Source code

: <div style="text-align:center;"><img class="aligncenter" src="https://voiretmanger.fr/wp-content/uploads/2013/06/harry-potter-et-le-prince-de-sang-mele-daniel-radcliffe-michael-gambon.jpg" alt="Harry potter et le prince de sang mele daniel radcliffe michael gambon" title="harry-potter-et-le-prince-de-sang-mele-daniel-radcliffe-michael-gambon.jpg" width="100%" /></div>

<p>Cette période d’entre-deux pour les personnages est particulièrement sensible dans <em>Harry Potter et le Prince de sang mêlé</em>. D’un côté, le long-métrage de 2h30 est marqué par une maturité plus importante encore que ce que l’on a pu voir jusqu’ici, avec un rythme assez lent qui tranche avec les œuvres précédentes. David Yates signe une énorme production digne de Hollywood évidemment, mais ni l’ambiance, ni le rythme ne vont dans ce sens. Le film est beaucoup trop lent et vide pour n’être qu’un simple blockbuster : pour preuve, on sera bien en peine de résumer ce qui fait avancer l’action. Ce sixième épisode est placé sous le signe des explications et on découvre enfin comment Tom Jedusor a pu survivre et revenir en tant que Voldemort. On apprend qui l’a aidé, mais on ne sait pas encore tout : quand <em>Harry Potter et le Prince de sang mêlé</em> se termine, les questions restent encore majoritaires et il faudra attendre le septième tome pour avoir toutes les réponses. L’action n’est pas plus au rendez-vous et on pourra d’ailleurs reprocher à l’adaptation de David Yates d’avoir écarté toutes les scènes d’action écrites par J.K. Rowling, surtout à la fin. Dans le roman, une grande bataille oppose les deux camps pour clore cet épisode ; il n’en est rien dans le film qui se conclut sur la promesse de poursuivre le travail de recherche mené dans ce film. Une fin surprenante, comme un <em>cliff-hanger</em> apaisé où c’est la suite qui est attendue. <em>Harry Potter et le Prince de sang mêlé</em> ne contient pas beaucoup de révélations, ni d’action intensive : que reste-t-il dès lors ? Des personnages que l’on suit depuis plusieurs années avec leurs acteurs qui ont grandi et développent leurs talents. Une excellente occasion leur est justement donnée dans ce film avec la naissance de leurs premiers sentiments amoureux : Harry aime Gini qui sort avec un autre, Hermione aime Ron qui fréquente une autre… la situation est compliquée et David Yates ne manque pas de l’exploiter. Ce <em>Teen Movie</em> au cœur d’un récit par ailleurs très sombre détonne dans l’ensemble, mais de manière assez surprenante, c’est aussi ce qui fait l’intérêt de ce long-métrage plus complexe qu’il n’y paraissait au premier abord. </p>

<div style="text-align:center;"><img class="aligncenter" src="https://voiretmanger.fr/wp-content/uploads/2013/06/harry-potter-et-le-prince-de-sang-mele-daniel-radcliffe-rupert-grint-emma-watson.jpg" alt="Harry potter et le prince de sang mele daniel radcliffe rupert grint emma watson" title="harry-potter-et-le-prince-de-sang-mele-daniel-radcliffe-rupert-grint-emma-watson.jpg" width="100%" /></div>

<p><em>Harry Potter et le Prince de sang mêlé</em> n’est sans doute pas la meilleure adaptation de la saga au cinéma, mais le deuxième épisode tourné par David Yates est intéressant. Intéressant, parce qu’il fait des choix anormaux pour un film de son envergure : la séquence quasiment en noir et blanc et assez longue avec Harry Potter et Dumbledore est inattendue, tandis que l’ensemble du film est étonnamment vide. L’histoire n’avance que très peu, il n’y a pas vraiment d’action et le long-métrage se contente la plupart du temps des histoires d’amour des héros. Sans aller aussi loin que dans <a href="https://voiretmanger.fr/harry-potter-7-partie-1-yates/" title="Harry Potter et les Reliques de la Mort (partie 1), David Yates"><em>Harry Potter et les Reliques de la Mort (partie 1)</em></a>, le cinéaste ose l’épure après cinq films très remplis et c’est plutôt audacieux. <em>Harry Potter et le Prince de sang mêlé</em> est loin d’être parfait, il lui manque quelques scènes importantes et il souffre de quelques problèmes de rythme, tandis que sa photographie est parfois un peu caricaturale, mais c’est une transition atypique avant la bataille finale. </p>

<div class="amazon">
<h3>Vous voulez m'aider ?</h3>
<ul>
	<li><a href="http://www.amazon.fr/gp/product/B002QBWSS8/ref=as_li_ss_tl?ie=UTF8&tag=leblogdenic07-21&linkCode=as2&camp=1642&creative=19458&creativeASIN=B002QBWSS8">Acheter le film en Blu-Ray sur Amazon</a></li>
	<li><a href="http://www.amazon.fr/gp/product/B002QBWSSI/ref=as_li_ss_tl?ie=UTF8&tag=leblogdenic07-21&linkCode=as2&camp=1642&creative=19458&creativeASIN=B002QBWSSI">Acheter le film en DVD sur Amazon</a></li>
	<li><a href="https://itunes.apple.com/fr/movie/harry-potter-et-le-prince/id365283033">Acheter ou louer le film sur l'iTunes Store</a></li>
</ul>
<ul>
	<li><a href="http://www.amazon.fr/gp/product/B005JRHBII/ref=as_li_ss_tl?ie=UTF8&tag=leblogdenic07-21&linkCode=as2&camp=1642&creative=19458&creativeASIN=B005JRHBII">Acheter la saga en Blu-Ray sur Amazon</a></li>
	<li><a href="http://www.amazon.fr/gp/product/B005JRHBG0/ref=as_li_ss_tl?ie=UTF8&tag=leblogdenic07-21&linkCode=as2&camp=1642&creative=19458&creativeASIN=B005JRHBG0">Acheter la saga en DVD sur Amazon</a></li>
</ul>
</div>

Required work: Would you reproduce the whole listing above, word for word?

Answer to the problem:
Source code

: <div style="text-align:center;"><img class="aligncenter" src="https://voiretmanger.fr/wp-content/uploads/2013/06/harry-potter-et-le-prince-de-sang-mele-daniel-radcliffe-michael-gambon.jpg" alt="Harry potter et le prince de sang mele daniel radcliffe michael gambon" title="harry-potter-et-le-prince-de-sang-mele-daniel-radcliffe-michael-gambon.jpg" width="100%" /></div>

<p>Cette période d’entre-deux pour les personnages est particulièrement sensible dans <em>Harry Potter et le Prince de sang mêlé</em>. D’un côté, le long-métrage de 2h30 est marqué par une maturité plus importante encore que ce que l’on a pu voir jusqu’ici, avec un rythme assez lent qui tranche avec les œuvres précédentes. David Yates signe une énorme production digne de Hollywood évidemment, mais ni l’ambiance, ni le rythme ne vont dans ce sens. Le film est beaucoup trop lent et vide pour n’être qu’un simple blockbuster : pour preuve, on sera bien en peine de résumer ce qui fait avancer l’action. Ce sixième épisode est placé sous le signe des explications et on découvre enfin comment Tom Jedusor a pu survivre et revenir en tant que Voldemort. On apprend qui l’a aidé, mais on ne sait pas encore tout : quand <em>Harry Potter et le Prince de sang mêlé</em> se termine, les questions restent encore majoritaires et il faudra attendre le septième tome pour avoir toutes les réponses. L’action n’est pas plus au rendez-vous et on pourra d’ailleurs reprocher à l’adaptation de David Yates d’avoir écarté toutes les scènes d’action écrites par J.K. Rowling, surtout à la fin. Dans le roman, une grande bataille oppose les deux camps pour clore cet épisode ; il n’en est rien dans le film qui se conclut sur la promesse de poursuivre le travail de recherche mené dans ce film. Une fin surprenante, comme un <em>cliff-hanger</em> apaisé où c’est la suite qui est attendue. <em>Harry Potter et le Prince de sang mêlé</em> ne contient pas beaucoup de révélations, ni d’action intensive : que reste-t-il dès lors ? Des personnages que l’on suit depuis plusieurs années avec leurs acteurs qui ont grandi et développent leurs talents. Une excellente occasion leur est justement donnée dans ce film avec la naissance de leurs premiers sentiments amoureux : Harry aime Gini qui sort avec un autre, Hermione aime Ron qui fréquente une autre… la situation est compliquée et David Yates ne manque pas de l’exploiter. Ce <em>Teen Movie</em> au cœur d’un récit par ailleurs très sombre détonne dans l’ensemble, mais de manière assez surprenante, c’est aussi ce qui fait l’intérêt de ce long-métrage plus complexe qu’il n’y paraissait au premier abord. </p>

<div style="text-align:center;"><img class="aligncenter" src="https://voiretmanger.fr/wp-content/uploads/2013/06/harry-potter-et-le-prince-de-sang-mele-daniel-radcliffe-rupert-grint-emma-watson.jpg" alt="Harry potter et le prince de sang mele daniel radcliffe rupert grint emma watson" title="harry-potter-et-le-prince-de-sang-mele-daniel-radcliffe-rupert-grint-emma-watson.jpg" width="100%" /></div>

<p><em>Harry Potter et le Prince de sang mêlé</em> n’est sans doute pas la meilleure adaptation de la saga au cinéma, mais le deuxième épisode tourné par David Yates est intéressant. Intéressant, parce qu’il fait des choix anormaux pour un film de son envergure : la séquence quasiment en noir et blanc et assez longue avec Harry Potter et Dumbledore est inattendue, tandis que l’ensemble du film est étonnamment vide. L’histoire n’avance que très peu, il n’y a pas vraiment d’action et le long-métrage se contente la plupart du temps des histoires d’amour des héros. Sans aller aussi loin que dans <a href="https://voiretmanger.fr/harry-potter-7-partie-1-yates/" title="Harry Potter et les Reliques de la Mort (partie 1), David Yates"><em>Harry Potter et les Reliques de la Mort (partie 1)</em></a>, le cinéaste ose l’épure après cinq films très remplis et c’est plutôt audacieux. <em>Harry Potter et le Prince de sang mêlé</em> est loin d’être parfait, il lui manque quelques scènes importantes et il souffre de quelques problèmes de rythme, tandis que sa photographie est parfois un peu caricaturale, mais c’est une transition atypique avant la bataille finale. </p>

<div class="amazon">
<h3>Vous voulez m'aider ?</h3>
<ul>
	<li><a href="http://www.amazon.fr/gp/product/B002QBWSS8/ref=as_li_ss_tl?ie=UTF8&tag=leblogdenic07-21&linkCode=as2&camp=1642&creative=19458&creativeASIN=B002QBWSS8">Acheter le film en Blu-Ray sur Amazon</a></li>
	<li><a href="http://www.amazon.fr/gp/product/B002QBWSSI/ref=as_li_ss_tl?ie=UTF8&tag=leblogdenic07-21&linkCode=as2&camp=1642&creative=19458&creativeASIN=B002QBWSSI">Acheter le film en DVD sur Amazon</a></li>
	<li><a href="https://itunes.apple.com/fr/movie/harry-potter-et-le-prince/id365283033">Acheter ou louer le film sur l'iTunes Store</a></li>
</ul>
<ul>
	<li><a href="http://www.amazon.fr/gp/product/B005JRHBII/ref=as_li_ss_tl?ie=UTF8&tag=leblogdenic07-21&linkCode=as2&camp=1642&creative=19458&creativeASIN=B005JRHBII">Acheter la saga en Blu-Ray sur Amazon</a></li>
	<li><a href="http://www.amazon.fr/gp/product/B005JRHBG0/ref=as_li_ss_tl?ie=UTF8&tag=leblogdenic07-21&linkCode=as2&camp=1642&creative=19458&creativeASIN=B005JRHBG0">Acheter la saga en DVD sur Amazon</a></li>
</ul>
</div>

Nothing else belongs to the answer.